The goal to break bread mindfully is deeply good. The process of tasting food and adding intention to every step of the food process adds health and spice to life while tending to the earth with gentle compassion. Mindfulness is a challenge, one that requires daily practice. Alchemy is an invitation.
Sourcing, making, sharing, and eating food can be magical. It builds community. It deepens family. It celebrates culture. It changes our lives and the lives of others. We have an opportunity to be a partner in the food system, not just a consumer. Whether it’s by baking bread, canning tomatoes, accepting a cucumber from a neighbor, advocating for a more robust produce section in a local supermarket, or simply tasting food fully, when we use the choice that we have to engage with our food with intention, that’s when the magic happens.
THE TINY THING
An invitation to alchemy
Choose one meal or snack to eat while fully engaged in the act.
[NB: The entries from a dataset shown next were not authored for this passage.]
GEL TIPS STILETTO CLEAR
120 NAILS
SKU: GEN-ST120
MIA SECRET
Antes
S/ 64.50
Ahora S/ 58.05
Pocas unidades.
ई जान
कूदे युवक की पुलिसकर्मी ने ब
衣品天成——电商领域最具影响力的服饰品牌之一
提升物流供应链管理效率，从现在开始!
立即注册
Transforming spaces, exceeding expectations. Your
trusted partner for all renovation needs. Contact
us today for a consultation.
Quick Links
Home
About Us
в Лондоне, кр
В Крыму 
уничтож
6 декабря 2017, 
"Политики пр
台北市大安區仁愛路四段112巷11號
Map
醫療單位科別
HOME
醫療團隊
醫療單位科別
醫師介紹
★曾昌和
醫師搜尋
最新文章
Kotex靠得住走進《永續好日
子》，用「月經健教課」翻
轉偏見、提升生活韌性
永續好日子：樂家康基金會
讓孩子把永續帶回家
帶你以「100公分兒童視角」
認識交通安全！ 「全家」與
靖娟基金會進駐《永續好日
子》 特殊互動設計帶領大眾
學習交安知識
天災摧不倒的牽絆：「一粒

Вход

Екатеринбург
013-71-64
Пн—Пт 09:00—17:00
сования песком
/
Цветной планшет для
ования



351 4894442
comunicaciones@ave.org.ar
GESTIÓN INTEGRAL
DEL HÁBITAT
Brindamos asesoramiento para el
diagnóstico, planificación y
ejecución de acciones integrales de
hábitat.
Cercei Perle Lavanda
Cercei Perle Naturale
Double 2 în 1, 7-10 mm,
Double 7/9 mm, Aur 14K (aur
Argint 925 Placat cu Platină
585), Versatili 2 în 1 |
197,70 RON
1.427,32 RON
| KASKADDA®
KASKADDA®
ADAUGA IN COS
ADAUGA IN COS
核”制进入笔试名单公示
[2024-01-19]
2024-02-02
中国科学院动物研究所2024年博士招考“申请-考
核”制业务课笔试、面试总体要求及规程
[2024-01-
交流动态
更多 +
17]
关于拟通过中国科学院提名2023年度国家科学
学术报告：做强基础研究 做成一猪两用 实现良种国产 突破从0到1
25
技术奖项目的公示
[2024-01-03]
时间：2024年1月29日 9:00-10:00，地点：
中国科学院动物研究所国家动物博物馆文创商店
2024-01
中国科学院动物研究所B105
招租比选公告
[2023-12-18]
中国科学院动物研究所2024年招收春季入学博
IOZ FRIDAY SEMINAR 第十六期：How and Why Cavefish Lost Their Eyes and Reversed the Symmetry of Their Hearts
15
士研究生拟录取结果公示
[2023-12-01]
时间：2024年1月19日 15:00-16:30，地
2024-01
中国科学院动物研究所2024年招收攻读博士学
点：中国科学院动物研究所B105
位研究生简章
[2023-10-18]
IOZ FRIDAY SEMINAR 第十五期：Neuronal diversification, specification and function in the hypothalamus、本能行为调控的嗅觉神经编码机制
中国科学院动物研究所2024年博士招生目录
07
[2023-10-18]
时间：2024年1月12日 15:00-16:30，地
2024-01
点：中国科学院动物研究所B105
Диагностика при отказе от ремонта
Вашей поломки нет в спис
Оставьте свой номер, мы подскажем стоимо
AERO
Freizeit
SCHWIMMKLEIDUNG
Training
Prepare the food with intention and think about how this food came to be in front of you, right now. Who grew it? How did it get to you? Who cooked or baked or mixed it? With whom are you sharing the experience? Tune into the food on your plate and notice the way it looks and smells. How do you feel prior to the ﬁrst bite? Explore the ﬂavors that pop in your mouth, the various textures, how you feel as you eat it, and how it satisﬁes your hunger. Slow down. Eat one piece of food at a time and pause in between bites. Notice how full awareness impacts the act of eating. Break bread, mindfully. This is everyday alchemy in practice.
Once a day, notice the position of your tongue in your mouth. Pull it away from the roof of your mouth or the back of your teeth and invite it to relax. Recognize if doing this also helps release tension in your face, jaw and throat as well. Allow your calm tongue to model surrender in the rest of your body and being.